From the line containing "این شاخص‌ها توالی" down to the line containing "این شاخص‌ها به" in the records below, reproduce every line exactly, ends included, and omit all others.
--------------------------------------------------
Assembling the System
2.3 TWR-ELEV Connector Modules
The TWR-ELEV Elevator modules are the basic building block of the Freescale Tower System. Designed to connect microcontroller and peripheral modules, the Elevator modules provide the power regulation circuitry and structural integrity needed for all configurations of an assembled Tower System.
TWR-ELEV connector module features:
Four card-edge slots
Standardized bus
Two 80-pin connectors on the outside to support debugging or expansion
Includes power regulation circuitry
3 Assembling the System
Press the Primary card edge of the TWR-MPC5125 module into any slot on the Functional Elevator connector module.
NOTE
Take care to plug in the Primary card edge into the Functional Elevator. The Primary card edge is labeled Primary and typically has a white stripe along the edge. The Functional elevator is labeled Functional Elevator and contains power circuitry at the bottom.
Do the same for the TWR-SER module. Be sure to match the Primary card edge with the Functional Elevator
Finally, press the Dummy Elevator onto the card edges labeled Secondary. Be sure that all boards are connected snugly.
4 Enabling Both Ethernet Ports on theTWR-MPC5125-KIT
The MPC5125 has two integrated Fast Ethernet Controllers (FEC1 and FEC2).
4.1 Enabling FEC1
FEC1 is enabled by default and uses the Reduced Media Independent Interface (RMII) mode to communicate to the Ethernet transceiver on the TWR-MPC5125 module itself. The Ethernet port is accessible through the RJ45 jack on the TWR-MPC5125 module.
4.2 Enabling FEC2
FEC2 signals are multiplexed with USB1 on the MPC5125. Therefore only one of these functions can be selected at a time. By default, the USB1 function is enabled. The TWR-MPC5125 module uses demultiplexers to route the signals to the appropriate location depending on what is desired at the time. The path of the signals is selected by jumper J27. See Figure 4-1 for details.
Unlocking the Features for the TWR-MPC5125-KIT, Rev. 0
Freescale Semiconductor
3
--------------------------------------------------
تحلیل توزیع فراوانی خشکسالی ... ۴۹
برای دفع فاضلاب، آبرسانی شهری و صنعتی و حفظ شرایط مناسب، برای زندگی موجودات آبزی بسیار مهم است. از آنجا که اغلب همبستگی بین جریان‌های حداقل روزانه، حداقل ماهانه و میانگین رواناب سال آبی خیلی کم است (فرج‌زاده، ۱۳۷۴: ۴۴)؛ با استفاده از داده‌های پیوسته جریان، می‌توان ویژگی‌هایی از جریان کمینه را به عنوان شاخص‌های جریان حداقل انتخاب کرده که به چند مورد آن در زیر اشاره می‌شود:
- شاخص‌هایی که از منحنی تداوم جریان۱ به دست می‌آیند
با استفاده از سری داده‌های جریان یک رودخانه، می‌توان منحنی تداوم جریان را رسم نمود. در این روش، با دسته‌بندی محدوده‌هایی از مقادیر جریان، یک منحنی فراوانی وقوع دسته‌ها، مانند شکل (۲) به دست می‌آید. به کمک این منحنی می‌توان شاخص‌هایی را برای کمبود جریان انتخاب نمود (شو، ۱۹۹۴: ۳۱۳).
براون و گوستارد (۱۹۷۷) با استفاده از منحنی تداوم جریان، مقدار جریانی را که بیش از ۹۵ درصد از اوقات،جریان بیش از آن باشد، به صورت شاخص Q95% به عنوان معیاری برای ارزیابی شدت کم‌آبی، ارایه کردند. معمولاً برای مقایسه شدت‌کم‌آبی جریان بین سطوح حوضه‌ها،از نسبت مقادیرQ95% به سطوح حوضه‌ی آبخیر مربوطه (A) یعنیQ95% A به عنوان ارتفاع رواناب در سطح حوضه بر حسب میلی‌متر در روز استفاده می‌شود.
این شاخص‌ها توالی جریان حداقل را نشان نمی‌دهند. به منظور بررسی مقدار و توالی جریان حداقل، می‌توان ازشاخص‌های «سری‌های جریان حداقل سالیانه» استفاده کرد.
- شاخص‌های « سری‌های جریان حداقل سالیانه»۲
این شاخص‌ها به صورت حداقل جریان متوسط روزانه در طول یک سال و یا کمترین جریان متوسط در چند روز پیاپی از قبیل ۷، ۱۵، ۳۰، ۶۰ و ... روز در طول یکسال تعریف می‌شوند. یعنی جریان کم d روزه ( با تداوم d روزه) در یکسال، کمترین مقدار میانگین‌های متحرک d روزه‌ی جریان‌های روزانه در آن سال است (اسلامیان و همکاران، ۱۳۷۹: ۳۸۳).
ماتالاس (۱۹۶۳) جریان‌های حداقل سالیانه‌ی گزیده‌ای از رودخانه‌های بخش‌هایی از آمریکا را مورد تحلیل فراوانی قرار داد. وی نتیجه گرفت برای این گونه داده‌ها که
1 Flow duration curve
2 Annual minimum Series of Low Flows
--------------------------------------------------
> _WRITTEN SOLUTION_:
این شاخص‌ها توالی جریان حداقل را نشان نمی‌دهند. به منظور بررسی مقدار و توالی جریان حداقل، می‌توان ازشاخص‌های «سری‌های جریان حداقل سالیانه» استفاده کرد.
- شاخص‌های « سری‌های جریان حداقل سالیانه»۲
این شاخص‌ها به صورت حداقل جریان متوسط روزانه در طول یک سال و یا کمترین جریان متوسط در چند روز پیاپی از قبیل ۷، ۱۵، ۳۰، ۶۰ و ... روز در طول یکسال تعریف می‌شوند. یعنی جریان کم d روزه ( با تداوم d روزه) در یکسال، کمترین مقدار میانگین‌های متحرک d روزه‌ی جریان‌های روزانه در آن سال است (اسلامیان و همکاران، ۱۳۷۹: ۳۸۳).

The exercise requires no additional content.